From: Louisa Schein, Bee Vang and Pao Lee Vue

Wisconsin Making More Murderers: Juvenile Sentencing Demands Scrutiny

            As our nation agonizes over another spate of police abuses and untoward extrajudicial deaths, has enough attention been paid to how thug profiling produces rough handling not only by the police, but also in carceral decision-making? In the Marathon County jailhouse of the small city of Wausau, Wisconsin, a 16-year-old Hmong boy, Dylan Yang, sits in a solitary cell awaiting an October 19th sentencing – two days from now.…

For a fatal stabbing on February 27, 2015, in which Dylan seized a knife to defend against a group of boys in front of his house brandishing what looked like a real gun, the then 15-year-old was designated an adult with bail set at $1million, locked up in de facto solitary for a year, then tried and convicted as a murderous gangster for “reckless homicide.” Dylan’s upcoming sentence could be for a term of up to 60 years, effectively his whole life.

Despite occurring in Wisconsin – the state recently made notorious by the hit Netflix documentary “Making a Murderer” – Dylan Yang’s juvenile justice experience has evaded greater scrutiny. Indeed, in mid-August, the conviction of teen Brendan Dassey was overturned amidst calls for a “new paradigm on how to handle juvenile interrogations.” Dassey had been interviewed alone, made false promises by police, and had eventually delivered a reluctant “confession.” The reversal rested on the recognition that Dassey’s constitutional rights had been violated.

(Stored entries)
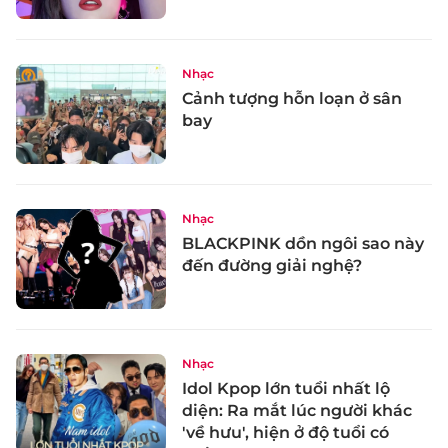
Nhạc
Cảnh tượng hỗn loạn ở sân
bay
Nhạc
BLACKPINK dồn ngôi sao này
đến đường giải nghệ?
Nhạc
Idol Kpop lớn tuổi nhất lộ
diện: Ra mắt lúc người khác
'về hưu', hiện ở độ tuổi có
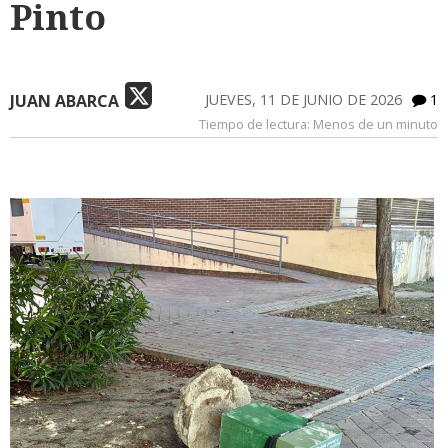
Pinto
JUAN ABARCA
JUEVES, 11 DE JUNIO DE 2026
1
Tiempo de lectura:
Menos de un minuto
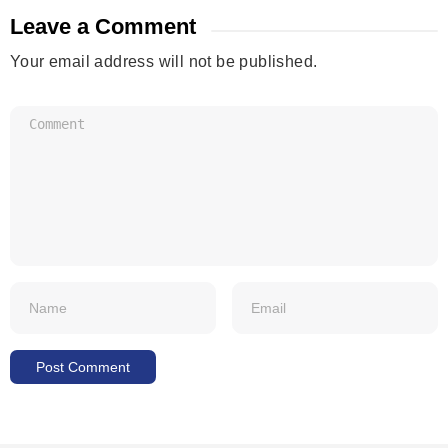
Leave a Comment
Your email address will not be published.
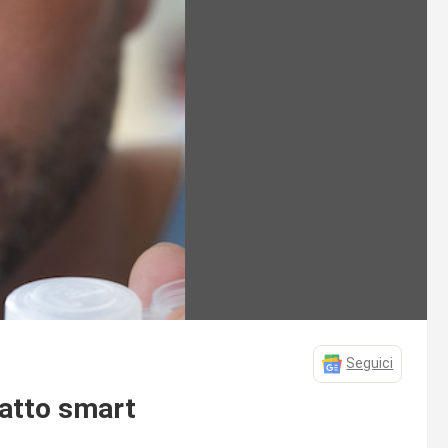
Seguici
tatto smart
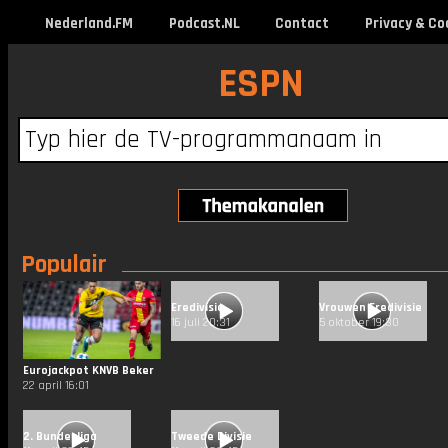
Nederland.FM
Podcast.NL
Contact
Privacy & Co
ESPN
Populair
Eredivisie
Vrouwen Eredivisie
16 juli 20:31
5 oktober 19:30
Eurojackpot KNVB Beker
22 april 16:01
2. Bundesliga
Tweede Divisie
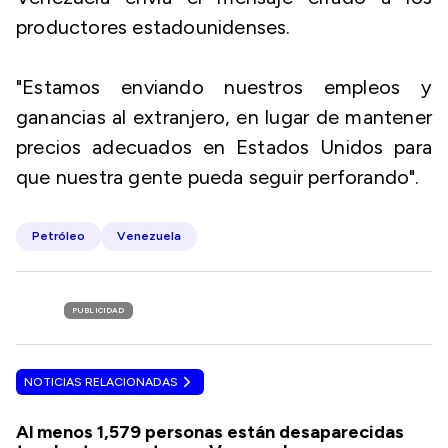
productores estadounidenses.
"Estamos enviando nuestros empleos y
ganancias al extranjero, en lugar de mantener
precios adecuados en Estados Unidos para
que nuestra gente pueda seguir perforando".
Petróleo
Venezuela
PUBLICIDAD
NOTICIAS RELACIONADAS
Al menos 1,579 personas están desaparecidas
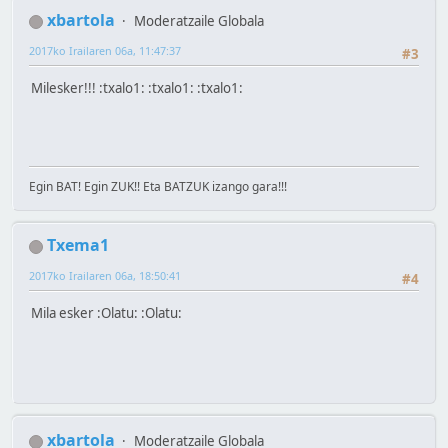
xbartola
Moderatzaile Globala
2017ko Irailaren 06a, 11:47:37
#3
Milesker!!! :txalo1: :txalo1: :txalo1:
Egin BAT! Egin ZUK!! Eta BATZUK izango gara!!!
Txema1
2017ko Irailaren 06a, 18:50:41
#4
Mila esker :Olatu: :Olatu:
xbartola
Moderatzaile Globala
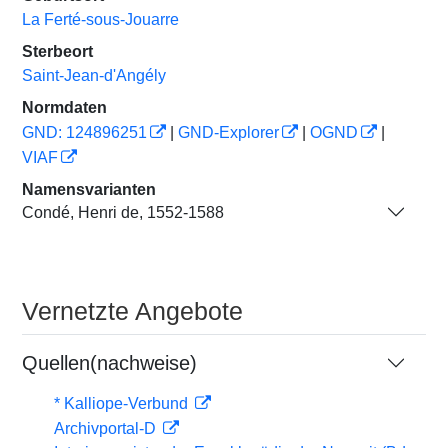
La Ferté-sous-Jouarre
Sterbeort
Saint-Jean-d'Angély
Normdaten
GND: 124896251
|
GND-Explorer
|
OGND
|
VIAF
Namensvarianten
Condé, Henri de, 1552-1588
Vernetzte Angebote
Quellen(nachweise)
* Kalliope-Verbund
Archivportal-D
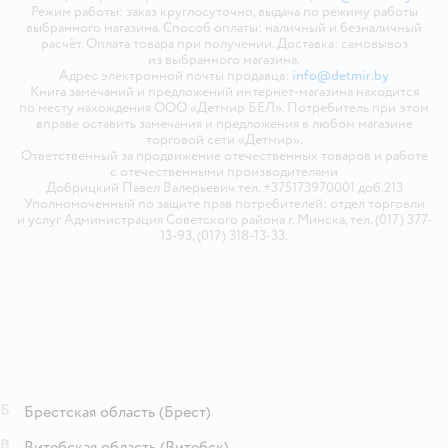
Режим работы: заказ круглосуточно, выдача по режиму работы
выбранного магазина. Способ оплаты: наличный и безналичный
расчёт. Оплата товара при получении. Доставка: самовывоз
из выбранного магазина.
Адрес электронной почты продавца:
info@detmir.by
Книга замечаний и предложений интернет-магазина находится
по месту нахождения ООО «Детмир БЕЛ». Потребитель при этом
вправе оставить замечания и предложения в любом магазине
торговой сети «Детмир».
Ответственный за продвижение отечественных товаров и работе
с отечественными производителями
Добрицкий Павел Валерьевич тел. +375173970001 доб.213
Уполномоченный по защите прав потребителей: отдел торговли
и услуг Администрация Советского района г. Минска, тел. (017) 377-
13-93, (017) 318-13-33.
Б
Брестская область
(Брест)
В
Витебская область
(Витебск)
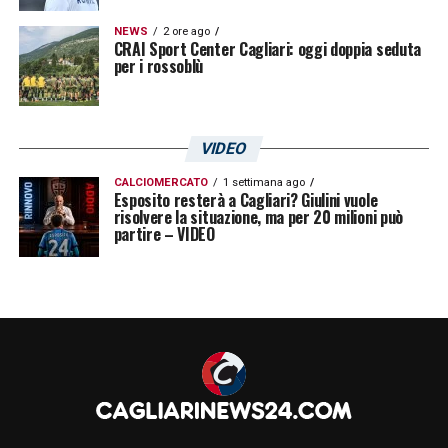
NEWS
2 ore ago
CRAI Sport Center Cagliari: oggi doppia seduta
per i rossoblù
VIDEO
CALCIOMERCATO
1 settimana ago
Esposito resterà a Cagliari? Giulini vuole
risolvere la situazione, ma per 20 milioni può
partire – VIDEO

Task instructions:
1. Extract from the records the lines running from the start of the records through the line that contains "Archivportal-D", including both ends, and reproduce them verbatim, omitting the pictures.
2. Write what comes next in the piece on juvenile sentencing in Wisconsin, picking up after its final sentence.

Answers by item number:
1.
Nhạc
Cảnh tượng hỗn loạn ở sân
bay
Nhạc
BLACKPINK dồn ngôi sao này
đến đường giải nghệ?
Nhạc
Idol Kpop lớn tuổi nhất lộ
diện: Ra mắt lúc người khác
'về hưu', hiện ở độ tuổi có
Pinto
JUAN ABARCA
JUEVES, 11 DE JUNIO DE 2026
1
Tiempo de lectura:
Menos de un minuto
Leave a Comment
Your email address will not be published.
Seguici
tatto smart
Nederland.FM
Podcast.NL
Contact
Privacy & Co
ESPN
Populair
Eredivisie
Vrouwen Eredivisie
16 juli 20:31
5 oktober 19:30
Eurojackpot KNVB Beker
22 april 16:01
2. Bundesliga
Tweede Divisie
productores estadounidenses.
"Estamos enviando nuestros empleos y
ganancias al extranjero, en lugar de mantener
precios adecuados en Estados Unidos para
que nuestra gente pueda seguir perforando".
Petróleo
Venezuela
PUBLICIDAD
NOTICIAS RELACIONADAS
Al menos 1,579 personas están desaparecidas
xbartola
Moderatzaile Globala
2017ko Irailaren 06a, 11:47:37
#3
Milesker!!! :txalo1: :txalo1: :txalo1:
Egin BAT! Egin ZUK!! Eta BATZUK izango gara!!!
Txema1
2017ko Irailaren 06a, 18:50:41
#4
Mila esker :Olatu: :Olatu:
xbartola
Moderatzaile Globala
La Ferté-sous-Jouarre
Sterbeort
Saint-Jean-d'Angély
Normdaten
GND: 124896251
|
GND-Explorer
|
OGND
|
VIAF
Namensvarianten
Condé, Henri de, 1552-1588
Vernetzte Angebote
Quellen(nachweise)
* Kalliope-Verbund
Archivportal-D

2.
On what had Dylan’s conviction rested?

The conflict had involved six or seven boys arriving at Dylan’s home with multiple knives in the car. They were kids who had been in repeated conflicts with Dylan and his friends. One began shooting off a BB gun, but Dylan didn’t recognize it as such. Moreover, he and his two Hmong friends were badly outnumbered. He ran into the house, where he grabbed a knife from the kitchen. When he got back outside, his friend was pinned under the shooter. Perhaps fearing for his friend’s life, he inflicted two knife wounds that resulted in the tragic death of 13-year-old Isaiah Powell.

The boys in question – Hmong, black, Latino – had had a history of antagonism in school. The school had purportedly made gestures to intervene, but with social media in the mix, the kids had continued to spar with each other in cyberspace. Much masculine posturing had ensued in the form of inflated provocations and verbal scuffling. That the content of the antagonism was racial, and that it led to threats involving “gangs,” was off the radar for the adults in charge…

Not so after the incident, when the boys, the “weapons,” and the longstanding conflicts morphed in meaning.

Cops had showed up at Dylan’s house that harrowing afternoon, after his mother had returned home. Could they ask the boy some questions? Yes of course, she consented, not knowing they were going to load him into their vehicle to go to the station. Could she come along? No, she couldn’t, they replied, flaunting procedural bravado. Read his Miranda rights at the station, lawyerless and motherless in the face of the law, Dylan sat alone for a taped interrogation.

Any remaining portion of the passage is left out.